Moreover, Git can use a .gitignore
file to emphasize to Git that it should
leave certain files in the working directory and never try to add them to the
repository.
Choosing what include in a repository and what to leave out
Some kinds of files belong in a Git repository. Some kinds should never be added to Git. And sometimes it depends on the context and the file. In the UN Report example above, there are files for data, code, figures, and also R-Studio configuration. Which of these do you think would be most appropriate to use for version control? Can you think of examples of files that you might not want to add to Git?
Solution
We will discuss this together in the workshop session.
For now, we will choose to add un-report.Rproj
to the repository and ignore
the .Rproj.user/
directory. In your text editor, create a new file named
.gitignore
and add the following line:
.Rproj.user/
git status
now considers the .gitignore
file and correctly ignores that dir
(suppressing it in the output).

== == ==

- _Complete the following_
- A) Repeat the stretch of the .gitignore passage from "Choosing what include" through "add to Git?".
- B) Pick up the .gitignore passage after its final sentence and continue it.

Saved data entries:
== == ==

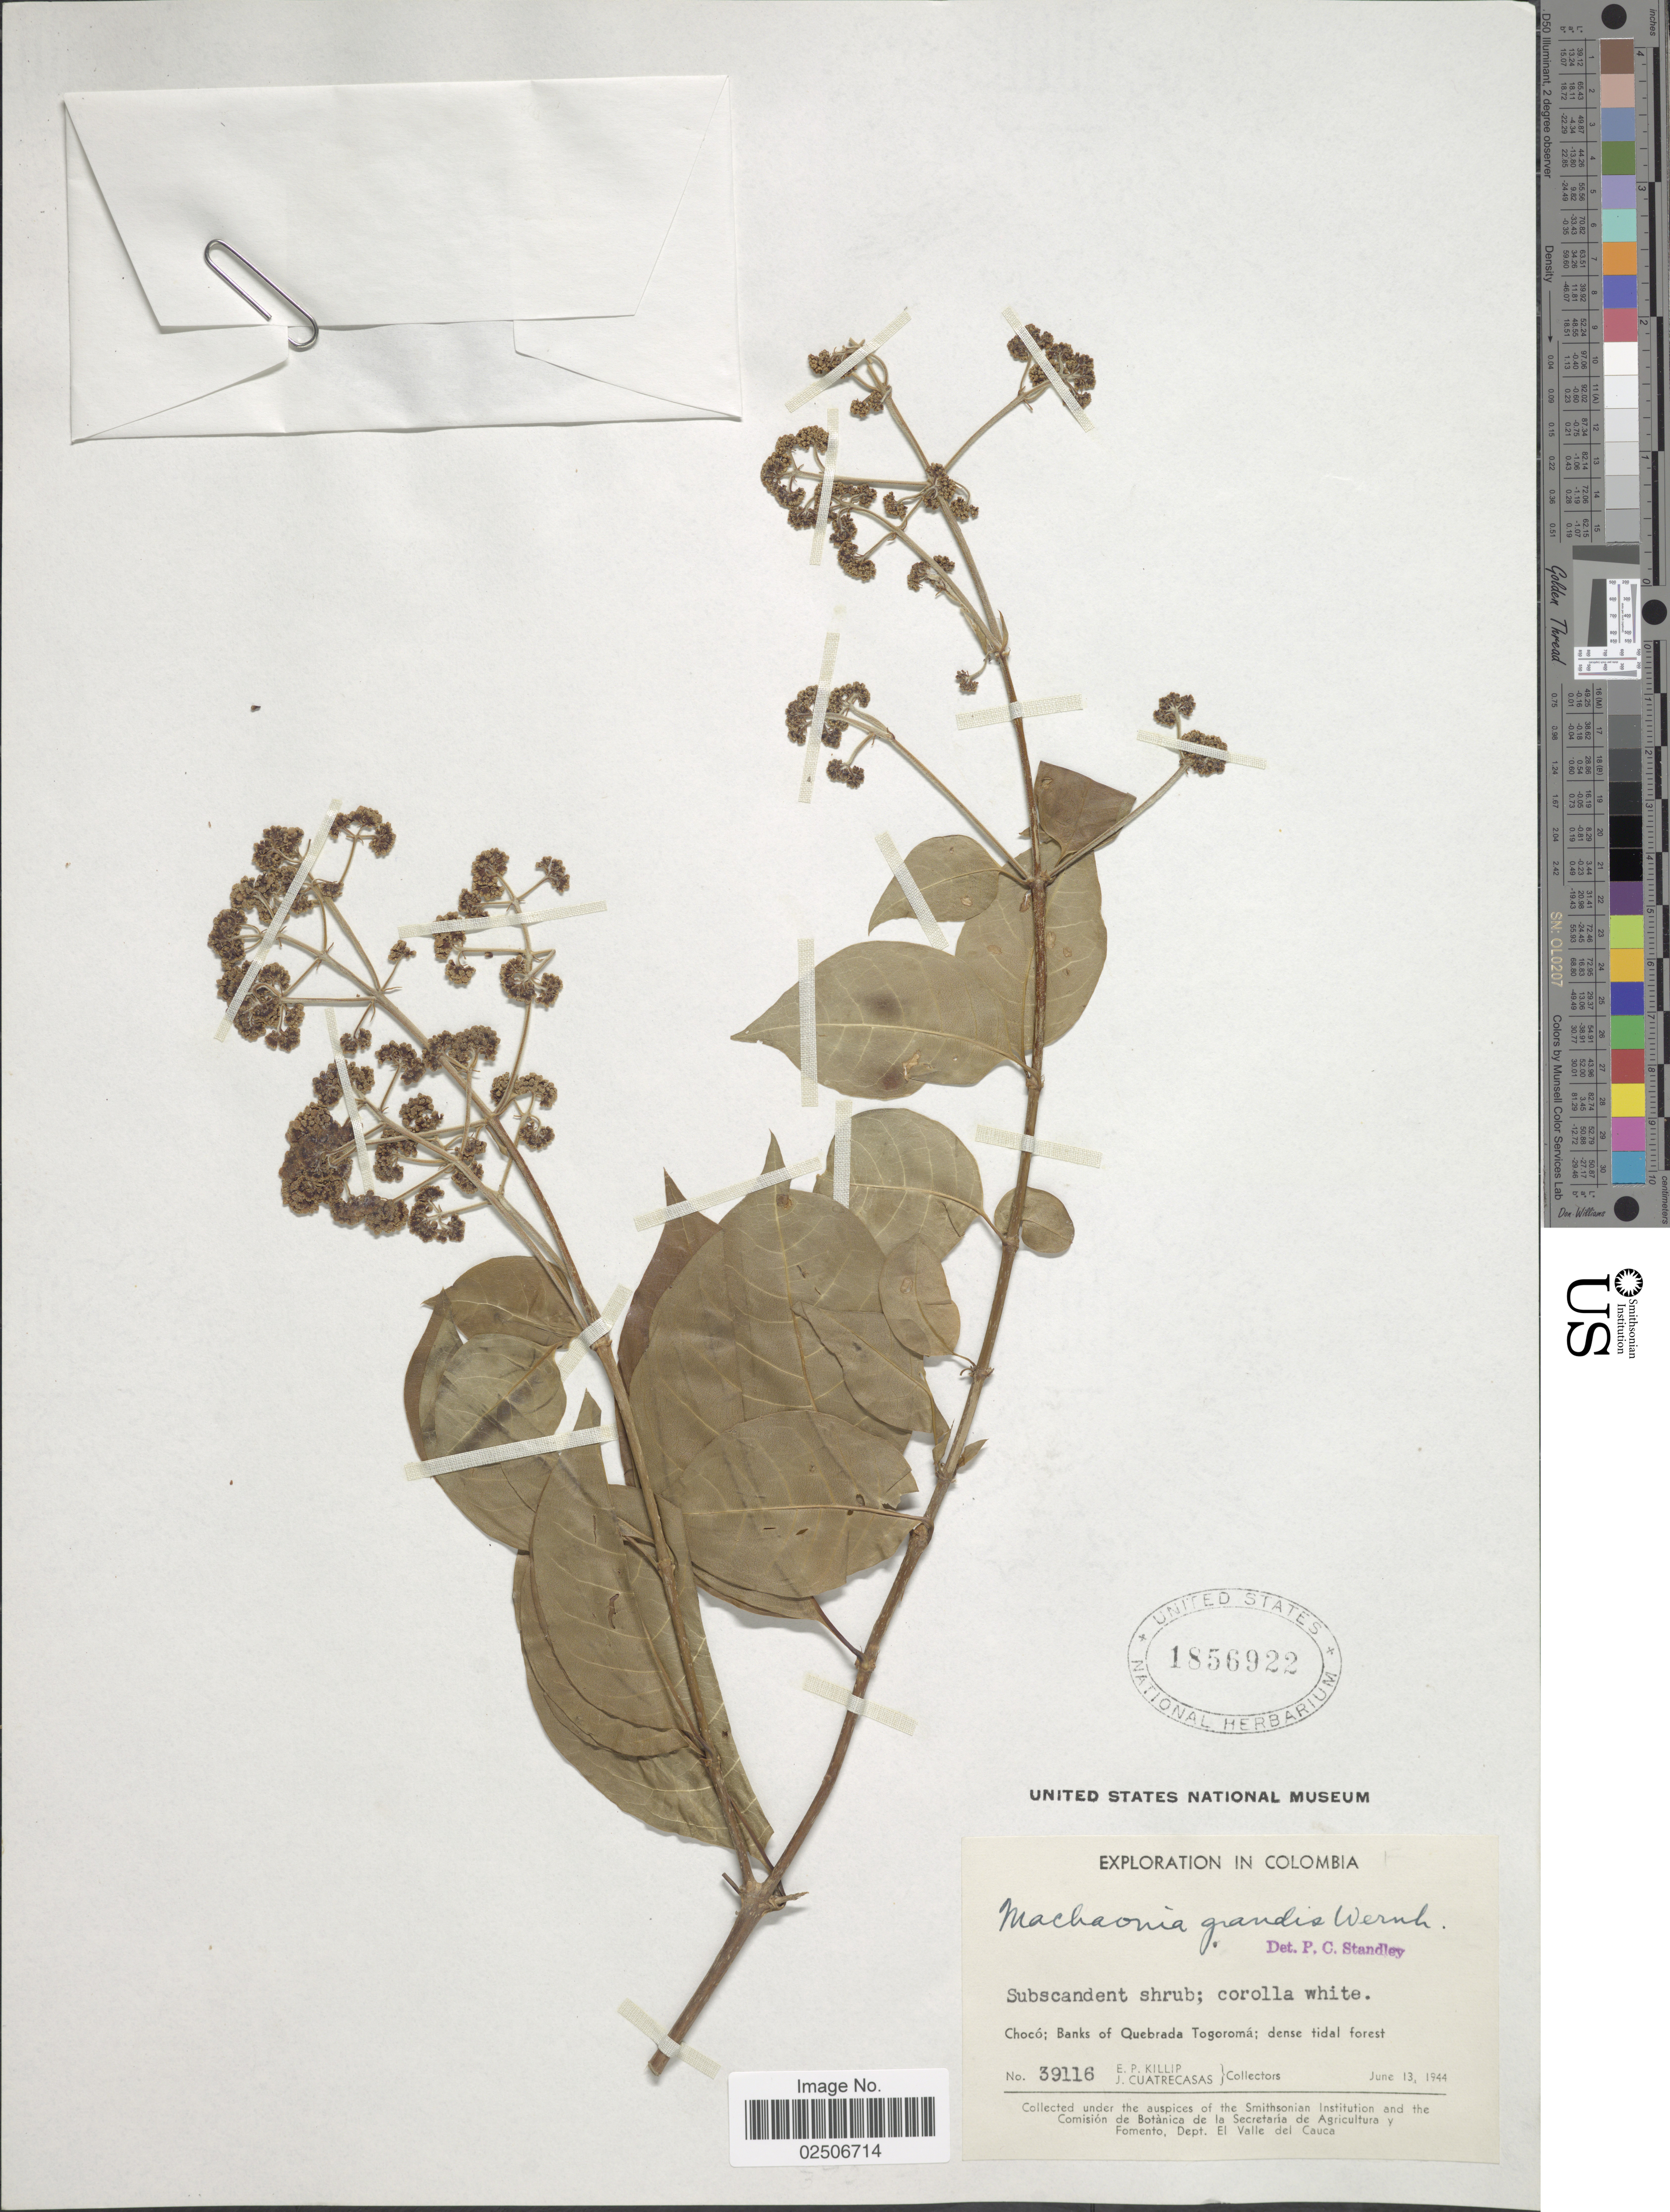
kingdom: Plantae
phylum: Tracheophyta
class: Magnoliopsida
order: Gentianales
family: Rubiaceae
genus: Machaonia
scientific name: Machaonia grandis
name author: Wernham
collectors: E. P. Killip & J. Cuatrecasas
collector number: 39116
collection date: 1944-06-13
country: Colombia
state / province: Chocó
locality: Banks of Quebrada Togorama; dense tidal forest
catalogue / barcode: US 1856922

== == ==

- _Outputs for the tasks_
- A)
Choosing what include in a repository and what to leave out
Some kinds of files belong in a Git repository. Some kinds should never be added to Git. And sometimes it depends on the context and the file. In the UN Report example above, there are files for data, code, figures, and also R-Studio configuration. Which of these do you think would be most appropriate to use for version control? Can you think of examples of files that you might not want to add to Git?

- B)
git status
On branch main
Untracked files:
(use "git add <file>..." to include in what will be committed)
.gitignore
un-report.Rproj
nothing added to commit but untracked files present (use "git add" to track)
Finally, we’ll commit those last changes.
git add un-report.Rproj .gitignore
git commit -m'Added .gitignore and R-Studio project info'
[main 25147ba] Added .gitignore and R-Studio project info
2 files changed, 15 insertions(+)
create mode 100644 .gitignore
create mode 100644 un-report.Rproj
git status
On branch main
nothing to commit, working tree clean
Consider your commit message
Not all commit messages are created equal. Messages can be too short, too long, redundant, or vague. Indeed some of the commit messages i the examples above may be suboptimal. Consider where the commit messages are used and by whom; discuss some characteristics of an ideal commit message.
Solution
We will discuss this together in the workshop session.
A last thought about directories: Git does not track directories on their own, only the files within them.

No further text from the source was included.